▶ [Problems and tasks]:
A – From the passage on parish surveys, write out the text starting at "Listening and acknowledging" and ending at "budget is funding.", swapping "pastoral care" for "spiritual guidance".
B – In the passage on parish surveys, what three resources are parishioners said to provide?

▶ [Passage to read]:
= = = =
Discover the many additional benefits of utilizing surveys in parish development. This is leveraging – using one tactical method to achieve several things simultaneously.

Internet survey tools make it remarkably easy to gather and analyze information and opinion. But surveys can do much more important things than that in developing connections with parishioners.

Surveys can be scientific instruments offering statistically reliable guidance for important decisions. However, this article is not about that. It is about communication.


Parishioners are a vital resource of talent (special skill), energy (time) and treasure (funding). Engaging them meaningfully is essential to securing their engagement, commitment and support in fulfilling the mission of the parish.

One of the most powerful tools in working with parishioners, and especially in involving them more closely in parish life, is listening. While a comprehensive listening-based planning process takes considerable time and effort, a survey can be a low-level maintenance dose of planning.

Listening and acknowledging are most effective when done person to person. This is why every parish should have an ongoing major gifts program to cultivate prospective major donors as well as pastoral care, of course. One important element in launching a new program, adding needed staff or addressing capital needs beyond the operating budget is funding.

In a parish there are plenty of opportunities for one-to-one contact among parish council members, heads of organizations or ministries, staff, and key leaders within the community. In most parishes there are also large groups of parishioners or loosely affiliated Orthodox with whom there is little direct contact. The interest, support and enthusiasm of these constituencies can be vital to the sustained vitality, or even viability of the parish.

The two primary means of effectively serving parishioners are (1) providing programs, ministries and services of the highest quality and (2) making parishioners feel that their opinions and concerns are important to those in charge. And not necessarily in that order!
= = = =
▶ [Material provided]:
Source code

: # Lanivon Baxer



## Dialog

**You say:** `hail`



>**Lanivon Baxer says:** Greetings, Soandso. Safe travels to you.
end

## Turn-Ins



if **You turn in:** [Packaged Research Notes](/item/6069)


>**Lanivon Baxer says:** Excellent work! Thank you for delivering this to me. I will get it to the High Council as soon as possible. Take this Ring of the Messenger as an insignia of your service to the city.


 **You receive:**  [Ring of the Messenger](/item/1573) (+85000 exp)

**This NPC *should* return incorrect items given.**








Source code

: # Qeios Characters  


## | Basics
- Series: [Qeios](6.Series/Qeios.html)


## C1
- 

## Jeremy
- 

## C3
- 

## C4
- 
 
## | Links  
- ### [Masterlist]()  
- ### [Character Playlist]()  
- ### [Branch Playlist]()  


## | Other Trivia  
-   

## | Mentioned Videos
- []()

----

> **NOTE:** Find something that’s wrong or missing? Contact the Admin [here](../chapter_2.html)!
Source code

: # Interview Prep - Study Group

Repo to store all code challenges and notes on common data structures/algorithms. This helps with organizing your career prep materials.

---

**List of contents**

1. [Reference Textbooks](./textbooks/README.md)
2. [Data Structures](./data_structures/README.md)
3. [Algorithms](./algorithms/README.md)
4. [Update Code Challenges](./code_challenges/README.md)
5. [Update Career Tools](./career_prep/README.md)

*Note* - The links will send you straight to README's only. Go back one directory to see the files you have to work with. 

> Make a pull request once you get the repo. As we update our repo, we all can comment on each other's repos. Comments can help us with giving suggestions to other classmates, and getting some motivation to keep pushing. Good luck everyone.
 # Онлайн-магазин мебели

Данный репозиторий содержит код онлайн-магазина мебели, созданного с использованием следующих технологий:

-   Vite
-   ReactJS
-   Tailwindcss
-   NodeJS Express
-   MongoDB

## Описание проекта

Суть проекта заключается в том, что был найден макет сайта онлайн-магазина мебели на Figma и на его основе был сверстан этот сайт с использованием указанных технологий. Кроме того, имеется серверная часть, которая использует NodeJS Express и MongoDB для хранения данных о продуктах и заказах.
= = = =
▶ [Answers for this exercise]:
A –
Listening and acknowledging are most effective when done person to person. This is why every parish should have an ongoing major gifts program to cultivate prospective major donors as well as spiritual guidance, of course. One important element in launching a new program, adding needed staff or addressing capital needs beyond the operating budget is funding.

B – Talent (special skill), energy (time) and treasure (funding).